Kevin Macdonnald réduit la terrible histoire de Mohamedou Ould Slahi à une énième enquête judiciaire certes passionnante, mais qui manque de pas mal de singularité. Tahar Rahim en revanche livre une prestation remarquable tout en détresse et en humanité.
Début 2008, sortait dans une indifférence quasi générale Détention secrète de Gavin Hood. Certes, le film n’est pas une franche réussite (pour rester poli), mais l’histoire de ce scientifique américain d’origine égyptienne, suspecté d’être un terroriste, enlevé, emprisonné et torturé, avait au moins le mérite de dénoncer, sous administration Clinton puis Bush, la pratique des transferts de prisonniers d’un pays à un autre hors de tout cadre judiciaire, et hors des États-Unis évidemment puisqu’ils autorisaient la torture, parfois jusqu’à la mort, sur ces prisonniers qu’ils interdisaient pourtant sur leur territoire (comme ce fut le cas, entre autres, à Bagram ou Abou Ghraib). Désigné coupable raconte à peu près la même chose, inspiré lui du récit de Mohamedou Ould Slahi qui passa quatorze ans à Guantánamo, interrogé et torturé parce que soupçonné d’avoir participé à l’organisation des attentats du 11 septembre.
Sous l’impulsion de son avocate, Nancy Hollander, il tirera de cette expérience un livre, Les carnets de Guantánamo, qui sert aujourd’hui de base au nouveau film de Kevin Macdonnald. Celui-ci ne s’est jamais vraiment distingué, sauf peut-être avec Le dernier roi d’Écosse, en tant que réalisateur qui compte et il le prouve une fois de plus ici en ne livrant qu’une énième enquête judiciaire estampillée « histoire vraie » qui, si elle manque de pas mal de singularité et de prises de risque, ne fait pas l’impasse sur les habituels gimmicks du genre : les avocats hyper pugnaces, les prises de conscience, la tonne de dossiers à traiter à la vitesse de la lumière, les bâtons dans les roues, les flashbacks heureux et vaporeux, le laïus final un rien larmoyant et les inévitables images des réels protagonistes en conclusion, tout sourire et tout bonheur.

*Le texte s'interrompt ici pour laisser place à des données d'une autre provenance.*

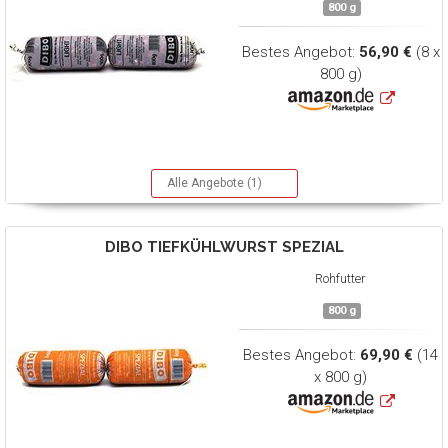
800 g
Bestes Angebot:
56,90 €
(8 x
800 g)
Alle Angebote (1)
DIBO
TIEFKÜHLWURST SPEZIAL
Rohfutter
800 g
Bestes Angebot:
69,90 €
(14
x 800 g)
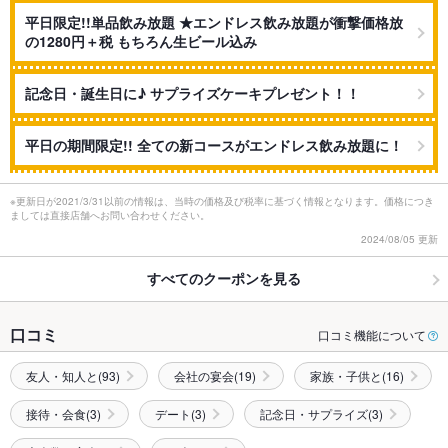
平日限定!!単品飲み放題 ★エンドレス飲み放題が衝撃価格放
の1280円＋税 もちろん生ビール込み
記念日・誕生日に♪ サプライズケーキプレゼント！！
平日の期間限定!! 全ての新コースがエンドレス飲み放題に！
※更新日が2021/3/31以前の情報は、当時の価格及び税率に基づく情報となります。価格につき
ましては直接店舗へお問い合わせください。
2024/08/05 更新
すべてのクーポンを見る
口コミ
口コミ機能について
友人・知人と(93)
会社の宴会(19)
家族・子供と(16)
接待・会食(3)
デート(3)
記念日・サプライズ(3)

Ça reste néanmoins passionnant dans ce que ça dit, au-delà du calvaire de Slahi, d’un système répressif opaque qui a su émerger et se pérenniser (Guantánamo est toujours ouvert) au cœur même d’une démocratie, et idéologique aussi quand, et alors que la psychose et le trauma post-11 septembre battaient leur plein, Hollander et Stuart Couch, procureur militaire engagé dans la demande de peine de mort contre Slahi, furent brocardés et traités de « traître ». Pourquoi ? Parce que défendant un (supposé) terroriste ou refusant in fine de participer à une accusation reposant uniquement sur la violation du droit militaire américain.
Macdonnald a en revanche visé dans le mille en proposant le rôle de Slahi à Tahar Rahim qui, on le sait, s’est impliqué à fond dans son interprétation en allant jusqu’à faire (un peu) l’expérience de certaines « pratiques » d’interrogatoire pour davantage d’authenticité. On pourra trouver le procédé opportun ou pas mais, dans tous les cas, Rahim livre une prestation remarquable tout en détresse, en rage et en humanité. Une humanité qui a permis à Slahi de transformer sa colère en pardon, et son pardon en une façon de libérer son esprit, de trouver la paix remontée du trou noir dans lequel, pendant de longues années, on l’a plongé au nom d’une soi-disant justice.